Cargill: Context is everything. I don’t care if you’re talking about modern politics or you’re talking about ancient biblical studies. I tell students when I take them overseas to go digging—I lead students to go digging over in Israel—and on the weekends I take them to go see the Western Wall, or to the Church of the Holy Sepulchre. And if someone is allowed to touch history, then it sticks with them. You can actually walk them through history, and it becomes a part of them. And once you experience history, once you actually know the physical context in which these biblical stories are actually written, then the text becomes that much more alive to you. It’s like you’re peeling back layers of the text. All those words between the theological nuggets that we’re taught to gleen from it, all those words start to come alive. They start to have meaning and significance. And that’s where the context is important. So you can’t just pull from it what you think you want it to mean. There is some structure in the Bible that says, ‘no, this is significant that Jesus says this or does this in this particular place.’ Studying the context is key to understanding the Bible.

Asay: It’s interesting, because when we think back to when the Bible was first written, the people who were reading it or hearing it back then, they would’ve understood that context, right?

Cargill: That’s right. And this is the importance of scholarship. A lot of the context would’ve just been known. It would’ve been very common, it would’ve been assumed. Everyone would’ve understood the significance of, let’s say, of Jesus marching from the Mount of Olives through the Kidron Valley up into Jerusalem. Maybe it’s lost on the modern reader is what Jesus is doing is re-enacting the coronation ceremony of the kings of Israel. That’s not a humble little donkey ride up to Jerusalem. He’s actually making a very, very profound statement. … Context really allows a person of faith to see a depth within the Scriptures that they might otherwise miss.

Asay: What do you think is the status of biblical literacy today?

Cargill: Certainly people don’t know the biblical text as well as, let’s say, 50 years ago. And I think that’s been replaced by something that I think is even more, if I can say, toxic. It’s not just been replaced with an ignorance of Scripture, but it’s been replaced with a false understanding of what the Bible says. And by that I mean, when you read the Hebrew prophetic texts, and when you read what Jesus says about money, about immigration, about things having to do with how we treat others, there’s a pretty consistent theme throughout these texts that doesn’t always get communicated in what passes for modern Christianity today.

--------------------------------

Repeat the passage from the interview on biblical context word for word, starting at "Cargill: That’s right." and ending at "biblical literacy today?". None of the entries are needed for this work.

Stored data entries.

--------------------------------

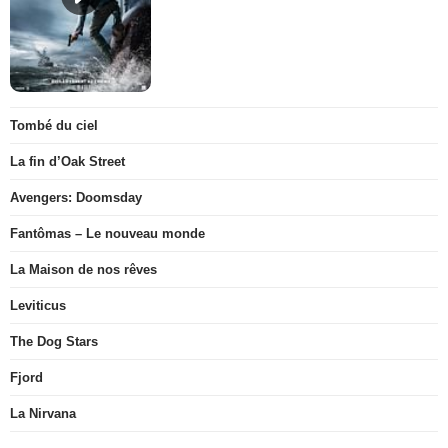
Tombé du ciel
La fin d’Oak Street
Avengers: Doomsday
Fantômas – Le nouveau monde
La Maison de nos rêves
Leviticus
The Dog Stars
Fjord
La Nirvana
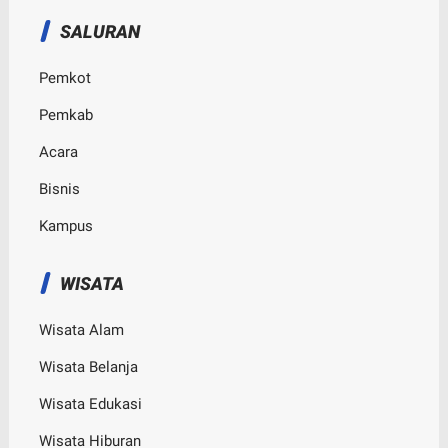
SALURAN
Pemkot
Pemkab
Acara
Bisnis
Kampus
WISATA
Wisata Alam
Wisata Belanja
Wisata Edukasi
Wisata Hiburan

--------------------------------

Answer space.
Cargill: That’s right. And this is the importance of scholarship. A lot of the context would’ve just been known. It would’ve been very common, it would’ve been assumed. Everyone would’ve understood the significance of, let’s say, of Jesus marching from the Mount of Olives through the Kidron Valley up into Jerusalem. Maybe it’s lost on the modern reader is what Jesus is doing is re-enacting the coronation ceremony of the kings of Israel. That’s not a humble little donkey ride up to Jerusalem. He’s actually making a very, very profound statement. … Context really allows a person of faith to see a depth within the Scriptures that they might otherwise miss.

Asay: What do you think is the status of biblical literacy today?